Baby steps to diet
Online course teaches nutrition
NEW parents have the chance to graduate top of the class in weaning, spoonfeeding and charming fussy eaters.
A free online “speed university course” is teaching evidence-based research about feeding and infant nutrition for a child’s first year of life.
About 15,000 parents, grandparents and health workers from 145 countries have signed up for the two-week Massive Open Online Course, created by Deakin University.
Course creator Professor Karen Campbell, from Deakin’s Institute for Physical Activity and Nutrition, said there was often confusion among new parents and carers about how to access high-quality, reliable and unbiased guidance on infant feeding.
“The first 1000 days are considered to be vitally important in terms of setting the trajectory for children’s health and development. Diet is a really big part of that,” Prof Campbell said. “If you can help a woman learn to enjoy a healthier diet during pregnancy, it has benefits for her, it probably has benefits for her partner and her children in setting them up to eat healthily for the rest of their lives.”
In six hours over two weeks, participants will learn theory and practical advice from tertiary nutrition experts.

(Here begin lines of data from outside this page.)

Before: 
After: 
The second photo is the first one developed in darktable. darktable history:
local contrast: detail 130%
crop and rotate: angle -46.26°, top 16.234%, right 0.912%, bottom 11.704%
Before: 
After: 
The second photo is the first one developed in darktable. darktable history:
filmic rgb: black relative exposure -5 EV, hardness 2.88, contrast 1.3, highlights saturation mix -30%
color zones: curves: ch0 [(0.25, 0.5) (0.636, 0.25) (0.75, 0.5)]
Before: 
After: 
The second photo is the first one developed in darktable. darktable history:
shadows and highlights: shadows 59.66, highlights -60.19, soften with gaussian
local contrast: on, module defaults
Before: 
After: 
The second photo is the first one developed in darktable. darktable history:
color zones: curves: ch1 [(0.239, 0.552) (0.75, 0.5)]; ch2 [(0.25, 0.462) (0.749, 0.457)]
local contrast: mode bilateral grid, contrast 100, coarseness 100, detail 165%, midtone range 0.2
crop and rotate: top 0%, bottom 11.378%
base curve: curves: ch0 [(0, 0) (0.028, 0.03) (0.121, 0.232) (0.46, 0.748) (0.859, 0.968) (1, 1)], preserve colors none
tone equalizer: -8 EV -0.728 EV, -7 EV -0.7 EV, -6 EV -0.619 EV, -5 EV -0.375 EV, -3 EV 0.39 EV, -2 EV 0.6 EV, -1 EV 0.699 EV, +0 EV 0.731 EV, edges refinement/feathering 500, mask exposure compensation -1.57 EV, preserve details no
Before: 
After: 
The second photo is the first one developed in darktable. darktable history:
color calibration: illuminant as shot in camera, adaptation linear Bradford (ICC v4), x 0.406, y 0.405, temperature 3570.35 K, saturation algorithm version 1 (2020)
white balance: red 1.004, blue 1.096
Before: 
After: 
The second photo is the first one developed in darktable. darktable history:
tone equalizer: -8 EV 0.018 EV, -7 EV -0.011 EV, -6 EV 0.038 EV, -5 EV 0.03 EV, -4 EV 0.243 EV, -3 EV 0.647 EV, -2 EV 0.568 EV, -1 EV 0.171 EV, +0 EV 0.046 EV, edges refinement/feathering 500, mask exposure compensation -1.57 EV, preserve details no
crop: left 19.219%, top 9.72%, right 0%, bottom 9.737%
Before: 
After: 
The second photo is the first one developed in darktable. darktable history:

Ariana Clee’s four-monthold son, Logan, is already showing he is keen to get started on solids; putting his hands to his mouth when watching his parents eat, and grabbing for food. The first-time mum said it had been a challenge to find resources on infant feeding she trusted.
“I’m a bit dubious about what’s on the internet most of the time. I want to make sure the resources I’m reading are legit and are backed by science,” Ms Clee said. “There are a lot of resources now about baby-led weaning compared to the spoonfed weaning that my generation grew up on.”
The current course is still open, with the next session to start in November.
Ariana Clee and her son, Logan, 4 months, who is about to start eating solids.